Problem requirements —
With the pictures omitted, print exactly the lines below, from the one containing "Gene Symbol" through the one containing "1.01 Articolo in rivista", and nothing else.

Supplied records —
◇ ◇ ◇ ◇ ◇

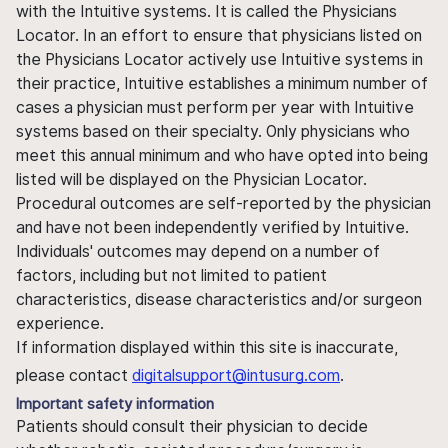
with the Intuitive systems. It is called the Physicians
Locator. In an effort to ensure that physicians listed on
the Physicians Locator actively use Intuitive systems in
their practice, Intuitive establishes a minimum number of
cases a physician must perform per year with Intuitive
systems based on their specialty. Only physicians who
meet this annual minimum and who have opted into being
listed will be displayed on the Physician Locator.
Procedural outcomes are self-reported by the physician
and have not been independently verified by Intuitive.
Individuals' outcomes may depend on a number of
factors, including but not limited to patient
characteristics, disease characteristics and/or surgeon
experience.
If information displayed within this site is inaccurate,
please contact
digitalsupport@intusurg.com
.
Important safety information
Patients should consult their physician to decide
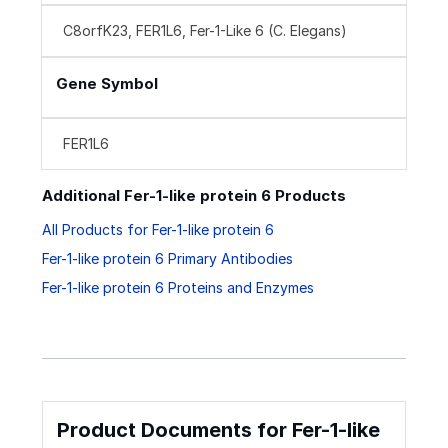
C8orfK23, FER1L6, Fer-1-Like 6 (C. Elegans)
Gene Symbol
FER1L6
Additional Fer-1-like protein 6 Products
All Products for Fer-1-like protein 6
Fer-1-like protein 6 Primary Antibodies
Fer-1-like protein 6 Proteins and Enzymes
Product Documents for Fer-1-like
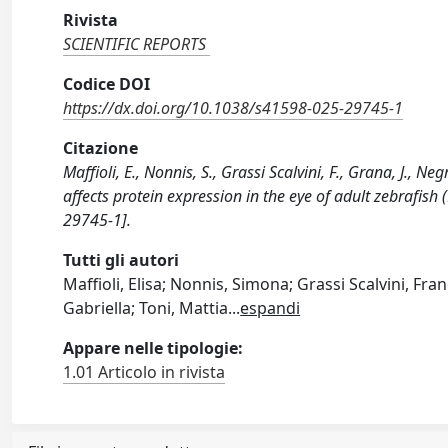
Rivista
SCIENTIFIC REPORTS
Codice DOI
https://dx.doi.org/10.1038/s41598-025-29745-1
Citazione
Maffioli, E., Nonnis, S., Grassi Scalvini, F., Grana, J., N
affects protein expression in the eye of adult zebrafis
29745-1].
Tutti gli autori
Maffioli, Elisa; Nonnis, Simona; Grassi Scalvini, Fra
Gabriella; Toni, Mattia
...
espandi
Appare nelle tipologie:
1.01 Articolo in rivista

◇ ◇ ◇ ◇ ◇

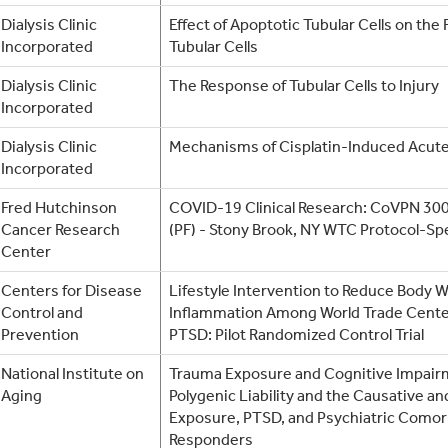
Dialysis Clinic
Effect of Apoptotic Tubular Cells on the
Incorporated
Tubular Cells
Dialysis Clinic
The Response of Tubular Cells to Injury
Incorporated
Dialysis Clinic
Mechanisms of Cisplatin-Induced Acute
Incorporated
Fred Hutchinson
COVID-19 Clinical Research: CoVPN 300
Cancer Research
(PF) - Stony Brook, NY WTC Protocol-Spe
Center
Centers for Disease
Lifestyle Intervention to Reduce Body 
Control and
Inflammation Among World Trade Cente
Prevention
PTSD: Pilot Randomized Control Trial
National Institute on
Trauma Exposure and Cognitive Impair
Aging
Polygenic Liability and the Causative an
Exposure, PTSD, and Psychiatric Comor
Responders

◇ ◇ ◇ ◇ ◇

Finished exercise —
Gene Symbol
FER1L6
Additional Fer-1-like protein 6 Products
All Products for Fer-1-like protein 6
Fer-1-like protein 6 Primary Antibodies
Fer-1-like protein 6 Proteins and Enzymes
Product Documents for Fer-1-like
Rivista
SCIENTIFIC REPORTS
Codice DOI
https://dx.doi.org/10.1038/s41598-025-29745-1
Citazione
Maffioli, E., Nonnis, S., Grassi Scalvini, F., Grana, J., N
affects protein expression in the eye of adult zebrafis
29745-1].
Tutti gli autori
Maffioli, Elisa; Nonnis, Simona; Grassi Scalvini, Fra
Gabriella; Toni, Mattia
...
espandi
Appare nelle tipologie:
1.01 Articolo in rivista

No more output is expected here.